About this task: This exercise calls for every line of the listing below that contains the word "right".

Task input:
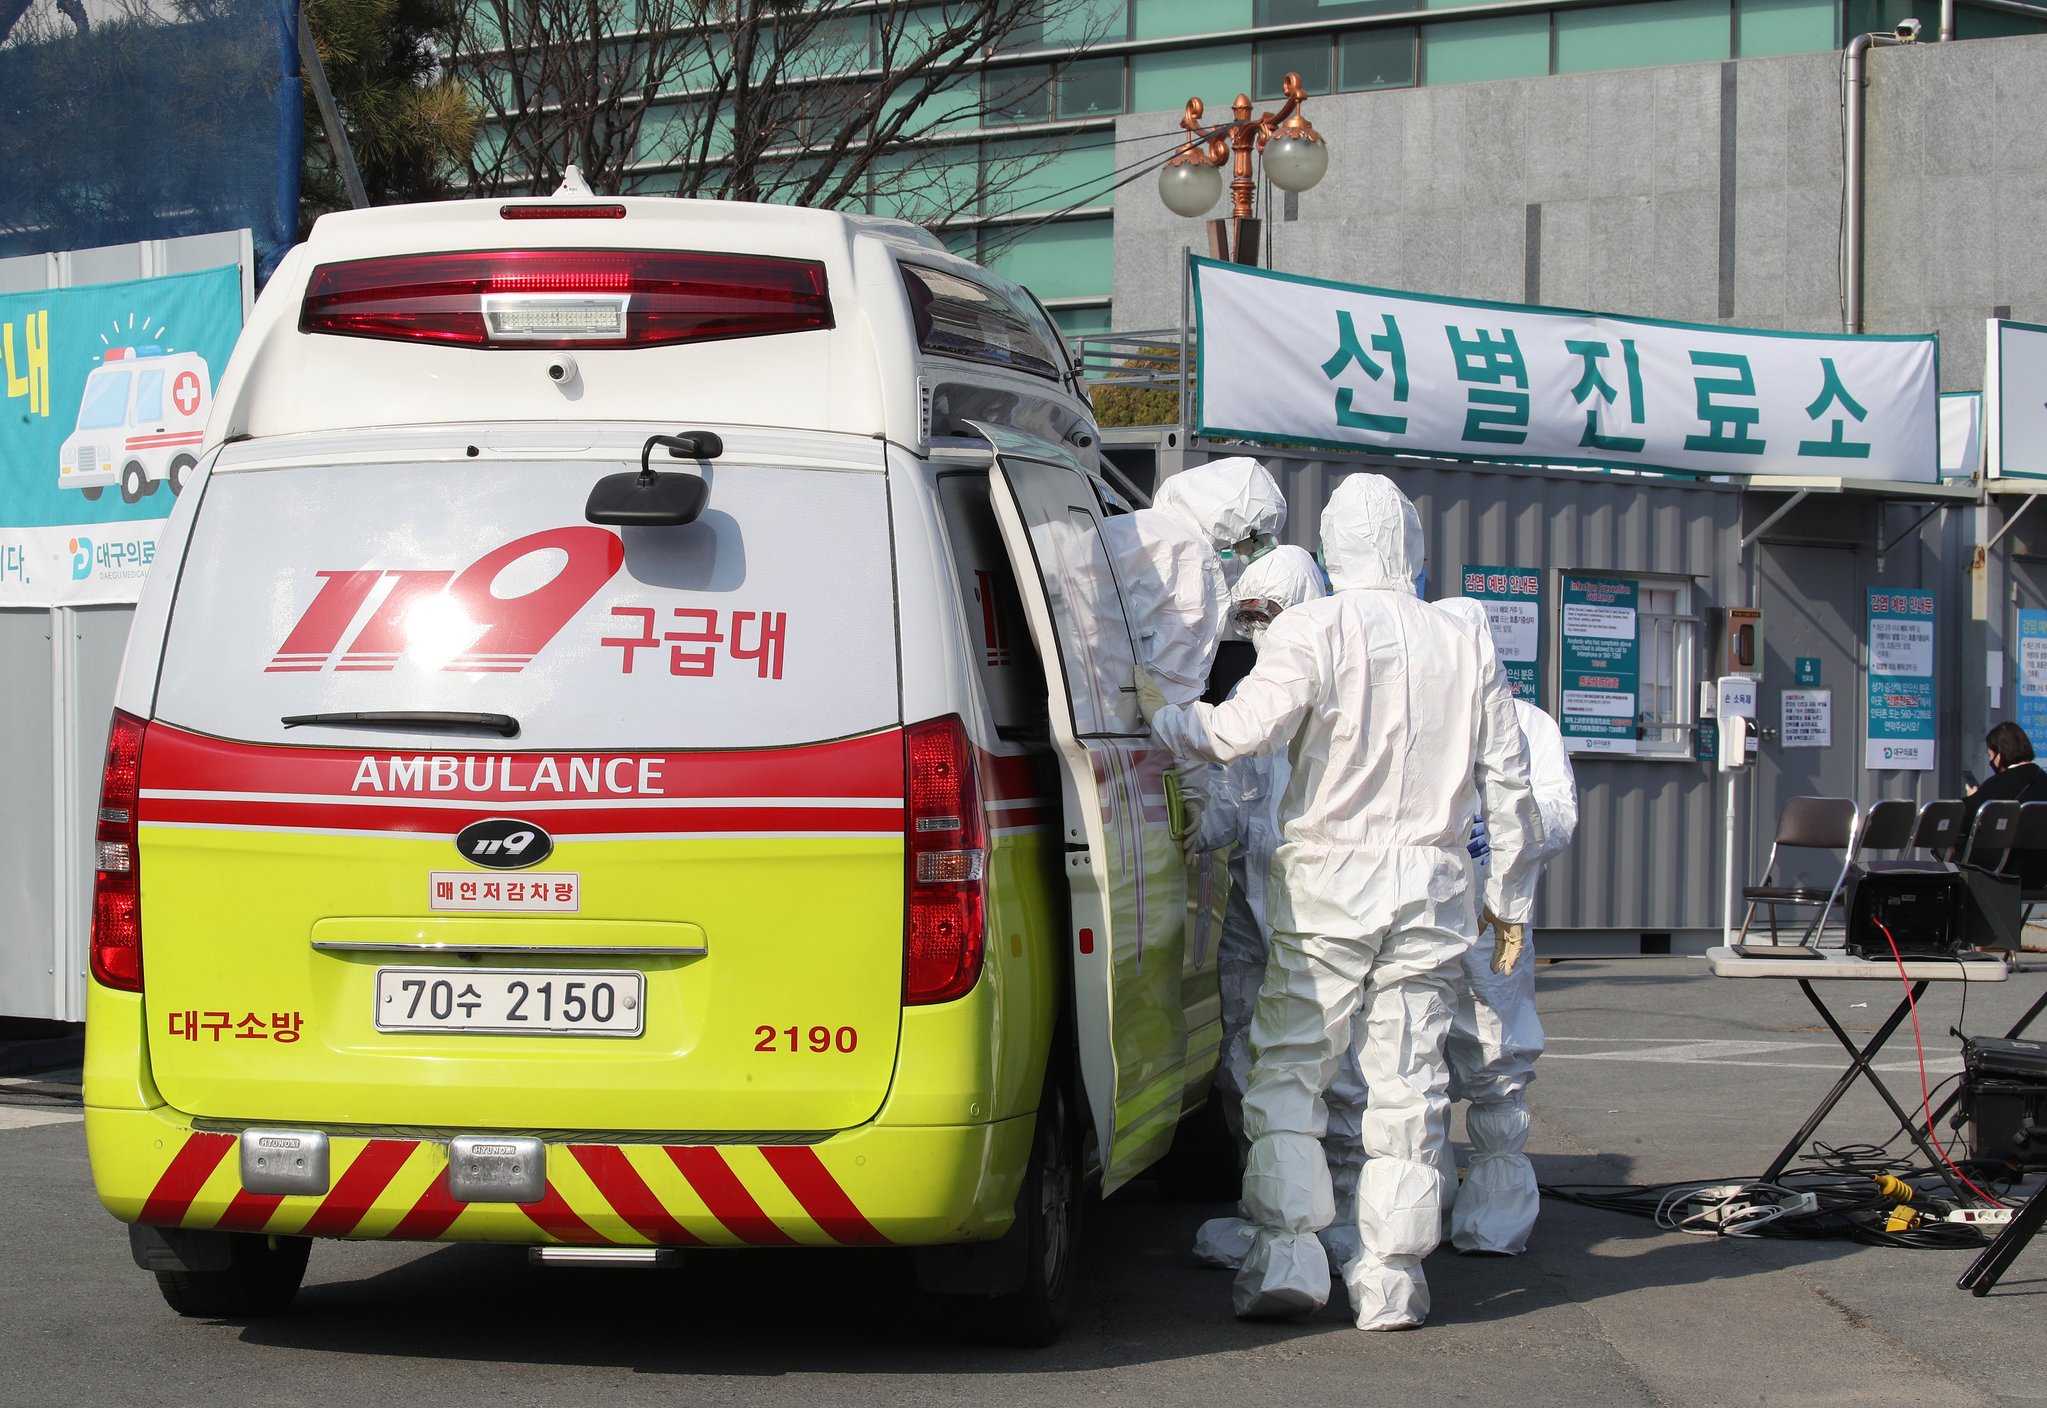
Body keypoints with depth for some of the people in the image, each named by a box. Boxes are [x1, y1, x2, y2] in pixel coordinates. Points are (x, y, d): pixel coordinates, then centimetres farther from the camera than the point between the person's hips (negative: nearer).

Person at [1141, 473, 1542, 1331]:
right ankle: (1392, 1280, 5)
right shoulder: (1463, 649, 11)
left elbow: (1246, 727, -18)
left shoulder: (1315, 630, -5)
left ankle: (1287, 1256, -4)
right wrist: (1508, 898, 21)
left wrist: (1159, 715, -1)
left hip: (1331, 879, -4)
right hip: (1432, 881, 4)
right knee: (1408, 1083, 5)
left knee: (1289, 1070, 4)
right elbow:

Output of the task:
right ankle: (1392, 1280, 5)
right shoulder: (1463, 649, 11)
right wrist: (1508, 898, 21)
right hip: (1432, 881, 4)
right knee: (1408, 1083, 5)
right elbow:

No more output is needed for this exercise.